Il me semble que l’Ecriture penche plutôt dans son ensemble vers un Dieu qui donne sa chance à l’humanité. Un Dieu dont il faut entendre avant tout la volonté de sauver les croyants (1 Tim 2, 15), tous les hommes (1 Tim 2, 4) et même la création entière (Rm 8, 21).

Cette volonté n’exclut pas un jugement que, parmi d’autres textes, certaines paraboles professées par le Christ invitent à prendre très au sérieux.

Je ferai encore deux remarques sur cette question difficile et souvent débattue.

Dans le passage d’Ephésiens, il est frappant de constater la centralité du Christ dans le choix de Dieu. Tout se fait en lui, par lui et pour lui. Or ce Christ, il est folie de Dieu plus sage que la sagesse humaine. Il ne peut que nous inciter à une certaine prudence concernant la connaissance des fins dernières.

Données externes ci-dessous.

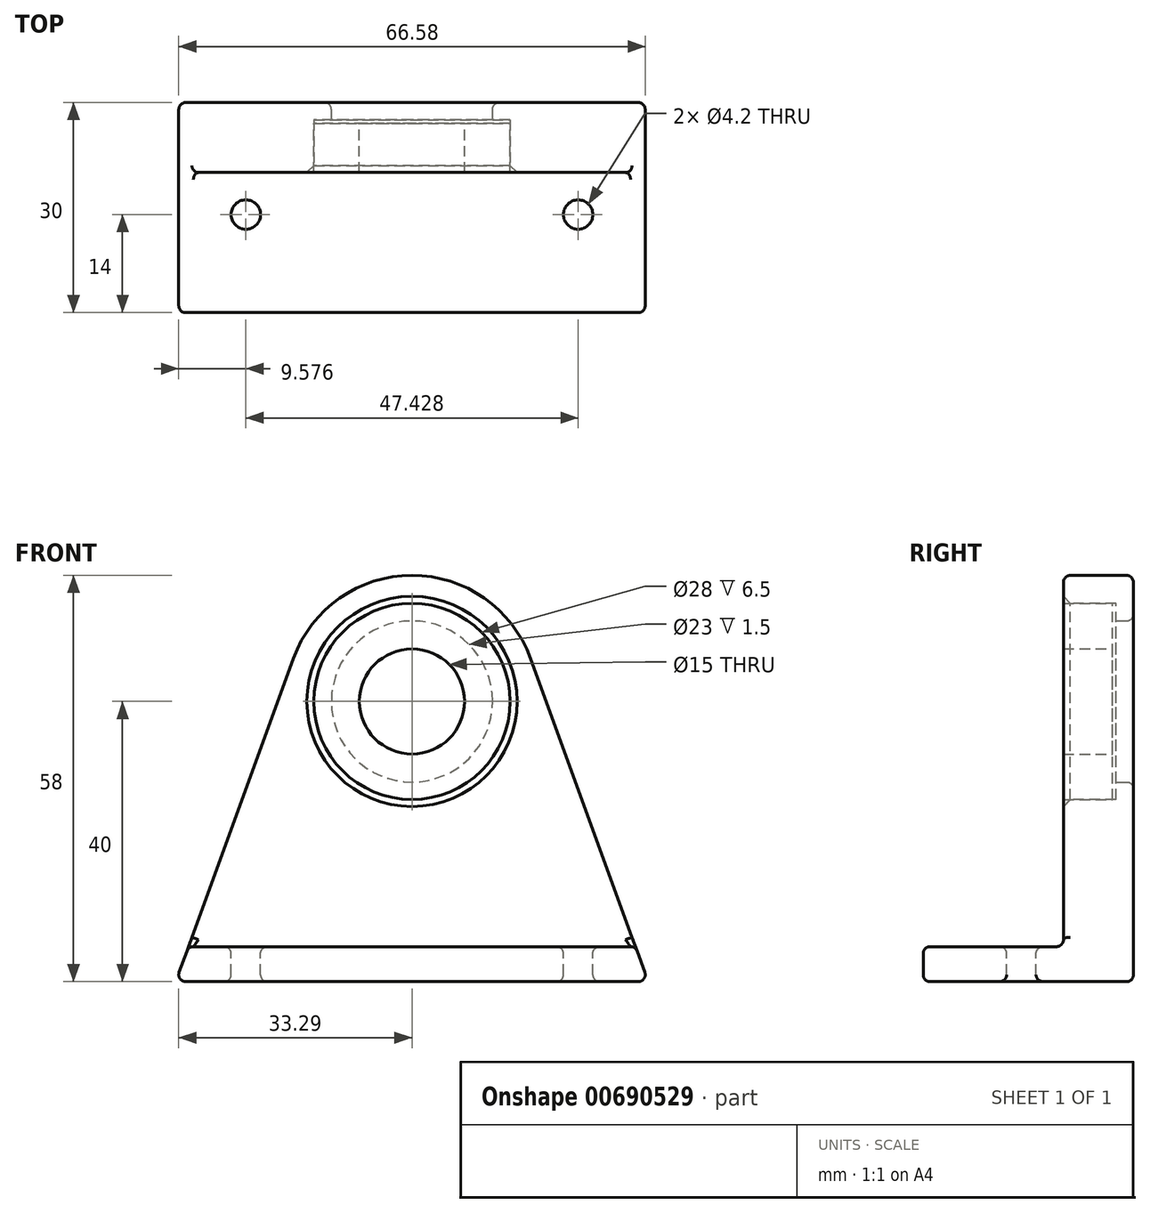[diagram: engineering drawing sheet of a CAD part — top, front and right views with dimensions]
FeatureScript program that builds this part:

Enfin, dans « prédestination », nous entendons « destin », mais nous pouvons entendre aussi « destination » : c’est en vue de certaines œuvres de louange à Dieu et d’amour que nous avons été choisis. Nous pouvons débattre de l’ampleur de ce choix. Mais ce que nous ne pouvons surtout pas faire, c’est passer à côté de ce pourquoi nous avons été appelés :  répondre à son adoption en « célébrant la gloire de sa grâce » (Ephésiens 1, 6) avec tout ce que nous sommes. Il importe moins de savoir comment nous avons été choisis, que de savoir en vue de quoi nous l’avons été.